On 22 August 2010, the Navy’s Dental Corps will celebrate its 98th anniversary. While many Marines are aware of the extraordinary heroism of Hospital Corpsmen in tending to wounded Marines, it is perhaps little recognized that two members of the Navy Dental Corps were awarded the Medal of Honor for heroism during World War I in saving the lives of wounded Marines.
Lieutenant (JG) Weedon E. Osborne, DC, USN, graduated from Northwestern University Dental School in 1915. After practicing and teaching dentistry, he took the examination for dental surgeon in the Navy. On 8 May 1917, he was appointed a dental surgeon in the Navy, and was soon assigned to duty on the USS ALABAMA. On 30 March 1918, he reported to the Commanding Officer of the 6th Marines, and was serving with the regiment on the opening day of the bloody struggle for Belleau Wood. On 6 June, as the 6th Marines advanced on Bouresches at the southern edge of the Wood, Lieutenant Osborne was acting as assistant surgeon in the first line trenches, and in the words of his posthumously awarded Medal of Honor citation, “threw himself zealously into the work of rescuing the wounded. Extremely courageous in the performance of this perilous task, he was killed while carrying a wounded officer to safety.”
Today, the Headquarters of the 2d Dental Company at Marine Corps Base, Camp Lejeune, North Carolina, which serves the 6th Marines, is named in honor of Lieutenant Osborne. Dedicated on 6 June 1988, the 70th anniversary of his death at Belleau Wood, the Dental Clinic stands as a visible symbol of the enduring relationship between the Navy and Marine Corps.
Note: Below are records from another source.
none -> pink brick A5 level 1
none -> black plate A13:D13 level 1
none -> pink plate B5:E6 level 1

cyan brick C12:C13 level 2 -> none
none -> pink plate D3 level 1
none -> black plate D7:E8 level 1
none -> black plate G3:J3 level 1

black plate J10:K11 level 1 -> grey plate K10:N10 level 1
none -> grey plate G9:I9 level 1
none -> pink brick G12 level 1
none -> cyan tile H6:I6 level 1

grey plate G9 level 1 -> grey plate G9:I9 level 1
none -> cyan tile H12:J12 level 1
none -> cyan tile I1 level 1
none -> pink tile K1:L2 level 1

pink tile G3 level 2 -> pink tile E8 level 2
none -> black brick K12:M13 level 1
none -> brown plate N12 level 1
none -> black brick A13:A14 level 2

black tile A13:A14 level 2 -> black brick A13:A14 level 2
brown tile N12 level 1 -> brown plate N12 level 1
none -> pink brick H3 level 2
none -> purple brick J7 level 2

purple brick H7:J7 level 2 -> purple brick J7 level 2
Ironically, Lieutenant Osborne was not the sole member of the U.S. Navy Dental Corps to be awarded the Medal of Honor for heroism while serving with a Marine unit in World War I. Lieutenant Commander Alexander G. Lyle was awarded the Medal of Honor for heroism in an earlier action while serving with the 5th Marines. On 23 April 1918, while his unit was under heavy shellfire on the French front, Lieutenant Commander Lyle rushed to the assistance of Corporal Thomas Regan, who was seriously wounded, and in the citation which accompanied his Medal of Honor, “administered such effective surgical assistance while the bombardment was still continuing,” as to save the life of the young Marine. Commander Lyle went on to command the Naval Dental Corps, and was the first dental officer in any service to be appointed to flag rank.
He retired on 1 August 1948, and was promoted to vice admiral on the basis of his combat awards. Today, the 33 Area Dental Clinic at Camp Margarita, serving the 5th Marines, is named in honor of the heroic dental surgeon.